Neither Oakland nor Los Angeles is a war zone.  I am ill at ease when I try to understand why.  It was Canadian colleagues and friends who told me this was American and had something to do with our “heritage of lead'” — the birth of our country in a revolution as opposed to their clinging to the golden mace of royal power.  I try to understand but never quite have.  If a few generations ago, someone here found it necessary to resort to violence to reach their ideals, this was not an acquired characteristic transmitted in our DNA.  I thought folks sought peace as something precious.

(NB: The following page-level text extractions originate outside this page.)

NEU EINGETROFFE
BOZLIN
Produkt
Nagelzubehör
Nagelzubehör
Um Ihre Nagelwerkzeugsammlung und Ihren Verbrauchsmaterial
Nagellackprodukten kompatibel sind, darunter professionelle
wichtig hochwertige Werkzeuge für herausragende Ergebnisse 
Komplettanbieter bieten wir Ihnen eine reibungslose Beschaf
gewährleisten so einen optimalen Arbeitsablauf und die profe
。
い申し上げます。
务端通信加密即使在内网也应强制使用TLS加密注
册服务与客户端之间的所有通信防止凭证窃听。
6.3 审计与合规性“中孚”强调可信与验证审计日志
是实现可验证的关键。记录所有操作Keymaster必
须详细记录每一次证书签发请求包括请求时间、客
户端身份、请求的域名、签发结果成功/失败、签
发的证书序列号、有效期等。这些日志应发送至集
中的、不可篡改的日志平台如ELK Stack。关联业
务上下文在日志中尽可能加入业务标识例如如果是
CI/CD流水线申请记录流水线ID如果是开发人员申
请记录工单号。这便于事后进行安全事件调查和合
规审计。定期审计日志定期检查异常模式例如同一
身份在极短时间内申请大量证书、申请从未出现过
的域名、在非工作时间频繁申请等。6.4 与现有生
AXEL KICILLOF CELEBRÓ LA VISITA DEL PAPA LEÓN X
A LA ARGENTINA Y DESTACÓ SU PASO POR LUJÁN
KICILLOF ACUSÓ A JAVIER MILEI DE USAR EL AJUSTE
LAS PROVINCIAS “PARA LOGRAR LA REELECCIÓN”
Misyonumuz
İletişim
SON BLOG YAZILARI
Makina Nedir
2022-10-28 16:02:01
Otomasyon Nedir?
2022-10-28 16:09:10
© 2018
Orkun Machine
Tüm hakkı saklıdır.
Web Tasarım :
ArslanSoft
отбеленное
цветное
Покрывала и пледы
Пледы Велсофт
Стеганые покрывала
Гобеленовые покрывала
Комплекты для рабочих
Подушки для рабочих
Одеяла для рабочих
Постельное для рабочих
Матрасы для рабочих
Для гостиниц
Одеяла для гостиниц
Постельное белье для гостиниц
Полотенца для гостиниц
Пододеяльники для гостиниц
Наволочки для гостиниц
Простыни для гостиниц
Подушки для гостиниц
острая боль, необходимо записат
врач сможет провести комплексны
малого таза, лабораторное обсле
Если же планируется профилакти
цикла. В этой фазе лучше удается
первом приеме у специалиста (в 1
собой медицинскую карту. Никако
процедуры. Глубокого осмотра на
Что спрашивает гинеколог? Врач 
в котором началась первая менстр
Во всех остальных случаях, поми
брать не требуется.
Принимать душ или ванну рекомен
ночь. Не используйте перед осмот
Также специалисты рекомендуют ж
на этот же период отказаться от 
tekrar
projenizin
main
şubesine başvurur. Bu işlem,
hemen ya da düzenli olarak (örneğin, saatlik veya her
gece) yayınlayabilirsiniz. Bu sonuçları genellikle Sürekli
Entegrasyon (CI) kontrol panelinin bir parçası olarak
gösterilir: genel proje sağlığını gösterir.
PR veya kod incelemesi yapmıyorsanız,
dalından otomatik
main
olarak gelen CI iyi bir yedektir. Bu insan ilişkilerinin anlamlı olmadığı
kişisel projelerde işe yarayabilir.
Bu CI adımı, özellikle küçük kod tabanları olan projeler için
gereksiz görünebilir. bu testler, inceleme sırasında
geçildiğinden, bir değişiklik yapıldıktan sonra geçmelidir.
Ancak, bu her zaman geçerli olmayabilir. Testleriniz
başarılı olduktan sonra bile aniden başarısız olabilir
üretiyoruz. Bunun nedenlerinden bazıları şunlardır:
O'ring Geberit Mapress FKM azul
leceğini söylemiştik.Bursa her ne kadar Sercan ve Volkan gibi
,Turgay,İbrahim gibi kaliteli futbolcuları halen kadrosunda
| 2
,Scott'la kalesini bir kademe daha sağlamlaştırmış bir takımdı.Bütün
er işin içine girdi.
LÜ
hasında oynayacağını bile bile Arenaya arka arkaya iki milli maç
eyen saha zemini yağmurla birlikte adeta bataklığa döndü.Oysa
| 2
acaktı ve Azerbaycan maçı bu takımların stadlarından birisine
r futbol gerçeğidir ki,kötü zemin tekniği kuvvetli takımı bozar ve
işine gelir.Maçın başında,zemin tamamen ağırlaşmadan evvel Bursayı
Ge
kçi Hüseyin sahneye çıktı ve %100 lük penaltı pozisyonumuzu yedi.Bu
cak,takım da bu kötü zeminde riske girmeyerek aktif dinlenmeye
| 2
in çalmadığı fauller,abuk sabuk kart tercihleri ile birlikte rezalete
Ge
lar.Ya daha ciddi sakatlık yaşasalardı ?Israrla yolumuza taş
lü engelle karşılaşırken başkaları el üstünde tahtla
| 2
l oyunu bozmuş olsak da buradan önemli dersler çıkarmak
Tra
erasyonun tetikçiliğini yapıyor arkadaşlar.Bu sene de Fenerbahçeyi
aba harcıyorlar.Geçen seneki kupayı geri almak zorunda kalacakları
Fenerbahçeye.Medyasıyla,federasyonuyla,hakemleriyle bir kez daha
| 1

So we have kids growing up in this mess.  I am not sure how this translates to our tradition of random violence, like school shootings. Since it is not in our DNA it must be in our culture.  Maybe one way out is creating a counter-culture.  It takes something to create a culture, counter or not.  I hear a lot of people talk about positive thinking and action.  One guy, from somewhere around Oakland, got enough positive messages to get through medical school. In turn, he reacted to the kids he saw and set up some opportunities to raise their self esteem and get some mentoring. These ideas are not high tech, and they are not new.  They are simply human, one-to-one ideas, and they do seem to work.  Of many government and educational sites, this one on the impact of mentoring nails the idea.  Personal testimonials are behind the wild explosion of this kind of program.  It is good for a young human to know someone who has been where they want to go.

I remember walking down a corridor at the Countway Library of Medicine at Harvard and seeing photos of great physicians; a few 18th but mostly 19th century physicians.  They were all male, authoritative, foreboding, and nobody who looked like anything I wanted to be like.  My nurturing mother had a few characteristics I thought might be relevant; someone once said something about a doctor having the “hand of a woman.”  Years later, in Paris, I read the casebook of an ancient Roman female physician.  I could tell how hard she was working to observe well.  I loved her, as I loved the women who did neurological exams over a hundred years ago using a brush with a single camel hair, with patience it was believed back then to which no male could aspire. Nobody in my family was a doctor before me. I never had to deal with coming from a violent background; only from a middle class one.  My Harvard man Father-of-Blessed-Memory desperately wanted to leave behind the vision of a less than stable musician’s life in favor of something middle class.  He never went for his mother’s desire to be a dentist.  I never made any real sense to either of my parents. I had no real single mentor, although I was at least friends with my female professors in medical school. There were plenty of times I wished I had a mentor, or somebody nearby to tell me I was Good Stuff.  I was very good at husband choosing.  He is a few feet from me as I write this.  He always tells me I am Good Stuff. Telling a kid who is in a violent subculture that he or she is Good Stuff, giving a feeling he or she can “rise above” is – well, good stuff. Somehow altruism, particularly from an “in loco parentis,” a generation ahead, feels good for both concerned.  It is cheap and easy on the interpersonal level; hard, only because it is all too often a countercultural move.  It is humanistic culture in the face of crushing violence that surrounds us in a culture increasingly dominant. Say something nice and good and encouraging to a kid.  Simply said, be Good Stuff.